WHAT THE TASK REQUIRES: Within the records below is a range that opens at the line with "micrograph exhibits no" and closes at the line with "image of neoplastic". Return that range word for word, both ends included, and only that range.

DATA:
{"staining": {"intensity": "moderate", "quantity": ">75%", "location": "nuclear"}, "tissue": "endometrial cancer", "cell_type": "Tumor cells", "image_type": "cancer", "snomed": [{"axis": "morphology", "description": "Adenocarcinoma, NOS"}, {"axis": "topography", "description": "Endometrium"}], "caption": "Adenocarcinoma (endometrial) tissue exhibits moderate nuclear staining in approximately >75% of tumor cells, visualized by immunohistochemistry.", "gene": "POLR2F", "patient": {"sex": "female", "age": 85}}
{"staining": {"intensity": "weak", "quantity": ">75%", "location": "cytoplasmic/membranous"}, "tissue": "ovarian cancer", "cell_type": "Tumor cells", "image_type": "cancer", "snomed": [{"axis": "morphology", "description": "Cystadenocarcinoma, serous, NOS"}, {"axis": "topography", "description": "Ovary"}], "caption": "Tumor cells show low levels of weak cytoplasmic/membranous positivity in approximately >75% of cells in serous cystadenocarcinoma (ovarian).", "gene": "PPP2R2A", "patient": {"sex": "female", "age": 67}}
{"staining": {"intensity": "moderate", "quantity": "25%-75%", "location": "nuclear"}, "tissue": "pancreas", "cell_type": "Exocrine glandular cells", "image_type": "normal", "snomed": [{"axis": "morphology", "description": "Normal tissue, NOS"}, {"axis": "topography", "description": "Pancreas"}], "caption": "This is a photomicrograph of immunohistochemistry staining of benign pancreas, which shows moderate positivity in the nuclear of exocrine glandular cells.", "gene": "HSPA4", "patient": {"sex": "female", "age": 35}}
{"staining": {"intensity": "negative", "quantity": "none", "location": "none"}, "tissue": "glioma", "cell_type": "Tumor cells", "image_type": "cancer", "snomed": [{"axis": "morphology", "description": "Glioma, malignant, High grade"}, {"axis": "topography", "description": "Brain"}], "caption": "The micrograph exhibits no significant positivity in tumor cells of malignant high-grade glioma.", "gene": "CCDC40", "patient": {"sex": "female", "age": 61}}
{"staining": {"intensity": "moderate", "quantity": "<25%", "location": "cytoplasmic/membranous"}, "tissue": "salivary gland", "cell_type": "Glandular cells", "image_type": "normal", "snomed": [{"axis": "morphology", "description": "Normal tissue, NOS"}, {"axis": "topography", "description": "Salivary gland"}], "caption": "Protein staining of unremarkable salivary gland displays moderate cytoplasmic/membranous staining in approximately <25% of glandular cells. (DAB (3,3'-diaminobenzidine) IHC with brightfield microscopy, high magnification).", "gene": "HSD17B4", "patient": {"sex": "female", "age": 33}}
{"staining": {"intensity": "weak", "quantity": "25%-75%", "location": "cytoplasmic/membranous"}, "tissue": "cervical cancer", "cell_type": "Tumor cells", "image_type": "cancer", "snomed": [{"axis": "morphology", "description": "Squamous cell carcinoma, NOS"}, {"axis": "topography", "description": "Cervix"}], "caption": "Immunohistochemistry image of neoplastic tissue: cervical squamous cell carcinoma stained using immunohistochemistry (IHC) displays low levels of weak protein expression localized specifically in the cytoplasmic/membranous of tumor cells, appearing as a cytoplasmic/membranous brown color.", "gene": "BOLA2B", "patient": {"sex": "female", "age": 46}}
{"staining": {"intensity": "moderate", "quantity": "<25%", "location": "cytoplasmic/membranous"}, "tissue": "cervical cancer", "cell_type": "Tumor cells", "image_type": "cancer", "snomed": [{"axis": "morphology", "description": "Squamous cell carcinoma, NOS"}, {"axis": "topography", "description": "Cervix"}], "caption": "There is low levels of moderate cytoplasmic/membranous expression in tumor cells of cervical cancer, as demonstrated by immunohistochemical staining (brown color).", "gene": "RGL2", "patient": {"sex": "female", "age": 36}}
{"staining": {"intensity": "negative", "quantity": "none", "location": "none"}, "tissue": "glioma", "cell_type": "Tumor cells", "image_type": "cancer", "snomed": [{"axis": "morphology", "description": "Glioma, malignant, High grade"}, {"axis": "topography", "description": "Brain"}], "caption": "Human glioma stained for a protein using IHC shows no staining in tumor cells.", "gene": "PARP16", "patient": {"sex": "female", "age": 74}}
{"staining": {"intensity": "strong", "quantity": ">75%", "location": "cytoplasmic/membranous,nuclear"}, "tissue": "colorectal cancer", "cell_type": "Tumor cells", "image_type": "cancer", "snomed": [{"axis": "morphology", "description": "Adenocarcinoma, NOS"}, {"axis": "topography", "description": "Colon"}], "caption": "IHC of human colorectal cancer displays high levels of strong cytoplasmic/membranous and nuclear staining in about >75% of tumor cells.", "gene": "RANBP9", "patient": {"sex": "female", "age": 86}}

YOUR RESPONSE:
{"staining": {"intensity": "negative", "quantity": "none", "location": "none"}, "tissue": "glioma", "cell_type": "Tumor cells", "image_type": "cancer", "snomed": [{"axis": "morphology", "description": "Glioma, malignant, High grade"}, {"axis": "topography", "description": "Brain"}], "caption": "The micrograph exhibits no significant positivity in tumor cells of malignant high-grade glioma.", "gene": "CCDC40", "patient": {"sex": "female", "age": 61}}
{"staining": {"intensity": "moderate", "quantity": "<25%", "location": "cytoplasmic/membranous"}, "tissue": "salivary gland", "cell_type": "Glandular cells", "image_type": "normal", "snomed": [{"axis": "morphology", "description": "Normal tissue, NOS"}, {"axis": "topography", "description": "Salivary gland"}], "caption": "Protein staining of unremarkable salivary gland displays moderate cytoplasmic/membranous staining in approximately <25% of glandular cells. (DAB (3,3'-diaminobenzidine) IHC with brightfield microscopy, high magnification).", "gene": "HSD17B4", "patient": {"sex": "female", "age": 33}}
{"staining": {"intensity": "weak", "quantity": "25%-75%", "location": "cytoplasmic/membranous"}, "tissue": "cervical cancer", "cell_type": "Tumor cells", "image_type": "cancer", "snomed": [{"axis": "morphology", "description": "Squamous cell carcinoma, NOS"}, {"axis": "topography", "description": "Cervix"}], "caption": "Immunohistochemistry image of neoplastic tissue: cervical squamous cell carcinoma stained using immunohistochemistry (IHC) displays low levels of weak protein expression localized specifically in the cytoplasmic/membranous of tumor cells, appearing as a cytoplasmic/membranous brown color.", "gene": "BOLA2B", "patient": {"sex": "female", "age": 46}}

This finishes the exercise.